IL: I think we need to be able to laugh, but I think community theatre is the biggest antidote and they key into that is comedy.
SB: Your play is having its debut around a very important time, the time of the election… which we all love talking about! What does it mean for a play like this to come out at a time that seems so pivotal?
IL: Honestly, I am so thrilled that it lined up like this! I am so honoured that we have been entrusted with this space and this opportunity at such an important time. I think this election is going to be the most pivotal election we have in terms of the climate fight, among other issues. I just saw a statistic that said ‘Gen Z has so much power in this election’. A lot of people have aged into voting now — we have a very young team. It is so exciting to be entrusted with that opportunity to have that voice pre-election. The play does look at politics, both local and at large, and looks at the way kids or young people interact with politics.
I would hope that politicians listen to young people this election, we’re seeing the inclusion of so much new media in campaign trails: [Anthony Albanese] just did a bunch of podcasts and I see the Greens are teaming up with Abbie Chatfield which is such a slay — they’re really considering the young voices and the young listeners, so I hope this plays into that. In a dream world, we get a politician or two through the door. In a dream world, I hope that people walk away from the show thinking. Even if it’s not thinking about “I’m gonna vote for the most sustainable person out there”, but thinking rather “hmm I had plans to vote for this candidate, let me just have a little google, see where they stand on the Great Barrier Reef, or where they stand on mining.”
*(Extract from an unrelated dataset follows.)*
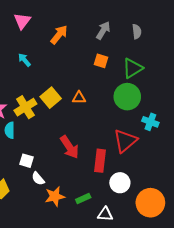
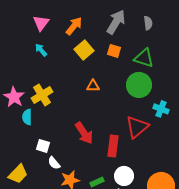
pink triangle: (22, 21) -> (41, 23), moved
gray arrow: (103, 30) -> (116, 22), size x1.4
green triangle: (133, 68) -> (144, 58), turned 50
yellow square: (51, 98) -> (84, 50), moved
white circle: (120, 183) -> (124, 176), moved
Or even because we were able to vote within our electorate this election. What does my local representative [stand for]? What are they doing for the climate in my community? Is there a big community push for climate change? Or do we need to get someone in office who is going to push for that?
I am so honoured and thrilled to even be given this opportunity at this time. I just hope that people give a little bit of consideration to the climate and to the young people who are going to inherit the planet and inherit the climate crisis, when they go to the polls or voting booths next month.
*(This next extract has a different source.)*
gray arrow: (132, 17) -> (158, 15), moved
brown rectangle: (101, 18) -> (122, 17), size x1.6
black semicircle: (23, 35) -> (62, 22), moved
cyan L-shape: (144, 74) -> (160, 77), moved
SB: Before we wrap up, say that out of their busy schedules, one of these big politicians did come and see the show, in a world in which they did watch theatre, how would you want them to leave?
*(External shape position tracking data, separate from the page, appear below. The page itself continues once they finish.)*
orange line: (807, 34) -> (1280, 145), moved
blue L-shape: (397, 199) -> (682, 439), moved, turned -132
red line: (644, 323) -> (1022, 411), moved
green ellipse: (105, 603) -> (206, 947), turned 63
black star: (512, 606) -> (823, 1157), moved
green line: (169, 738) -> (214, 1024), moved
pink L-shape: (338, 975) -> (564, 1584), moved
IL: I know there are some politicians who are considering the climate crisis and are considering young people, but just to bring it to the forefront of their vision and their scope. Just to know that this is a deeply important issue. We’ve got young people on stage. The average age of our cast is so young, and much younger than a typical theatre show in Sydney. I just hope they’d leave considering this group and consider the people who will inherit this climate crisis.
SB: I am so excited to see it! Is there anything else you would like to add about your play before it hits the stage?
IL: It’s going to be such a fun evening, 75 minutes of absolute chaotic comedy. It’s for people who are interested in climate change, or [Australian] politics, or cake stalls and frog-in-a-ponds and a bit of fun. There really is something for everyone. I don’t want to alienate or isolate audiences who may be scared to talk about climate change or aren’t very interested in that yet, because everyone is on their own journey.This is a play that welcomes everyone to join the climate journey — or just sit and watch a great comedy with climate themes in there.
SB: Just dropped in there!
IL: Just a little sprinkle!
SB: So, what’s next for you? Do you know where you are heading?
IL: Yeah, I’m really excited. I’m performing! I am acting in Manon with the Australian Ballet. I am an actor, a writer, and a director now. Then, hopefully, getting another Green Scenes up later this year, which is our showcase of environmental scenes, songs and poetry.
SB: You strike me as a very exciting theatre maker, definitely one to be watched — strong in your thoughts and ideas which is something we definitely need to see at this time!
IL: Awesome, I can’t wait to welcome you to the show next week! Thank you so much!
‘These Youth Be Protesting’ will be showing at KXT on Broadway from the 4th to the 19th of April.